**WHAT TO WORK ON:** Where a line contains "left shoulder: (444, 686)", start there and write out that line and each one after it, word for word, through the final line of the entries; add nothing else.

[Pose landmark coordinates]
# # # # # # #

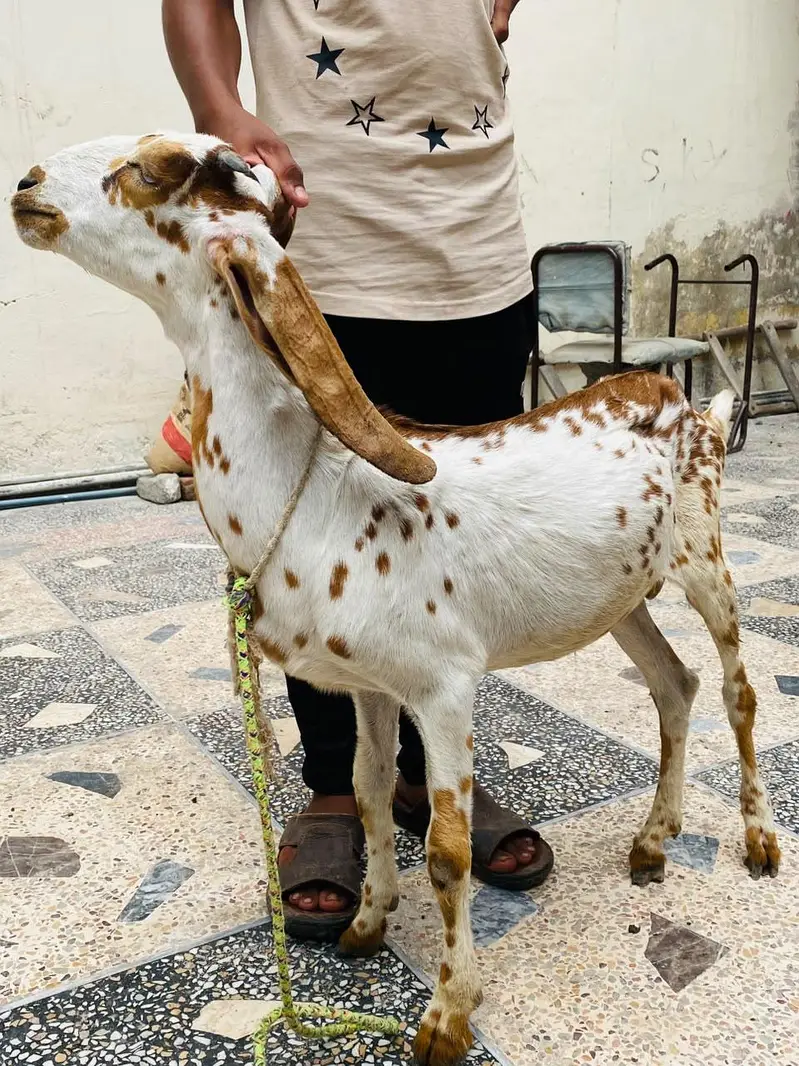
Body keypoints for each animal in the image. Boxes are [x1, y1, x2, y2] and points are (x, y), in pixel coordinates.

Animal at [12, 133, 780, 1066]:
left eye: (152, 168)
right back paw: (650, 841)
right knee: (674, 685)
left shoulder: (444, 686)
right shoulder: (372, 688)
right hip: (621, 597)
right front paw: (368, 922)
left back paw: (755, 840)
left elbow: (446, 851)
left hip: (706, 561)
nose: (27, 186)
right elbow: (370, 791)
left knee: (737, 690)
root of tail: (682, 398)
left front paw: (447, 1016)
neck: (317, 494)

# # # # # # #

**COMPLETED TASK:**
left shoulder: (444, 686)
right shoulder: (372, 688)
right hip: (621, 597)
right front paw: (368, 922)
left back paw: (755, 840)
left elbow: (446, 851)
left hip: (706, 561)
nose: (27, 186)
right elbow: (370, 791)
left knee: (737, 690)
root of tail: (682, 398)
left front paw: (447, 1016)
neck: (317, 494)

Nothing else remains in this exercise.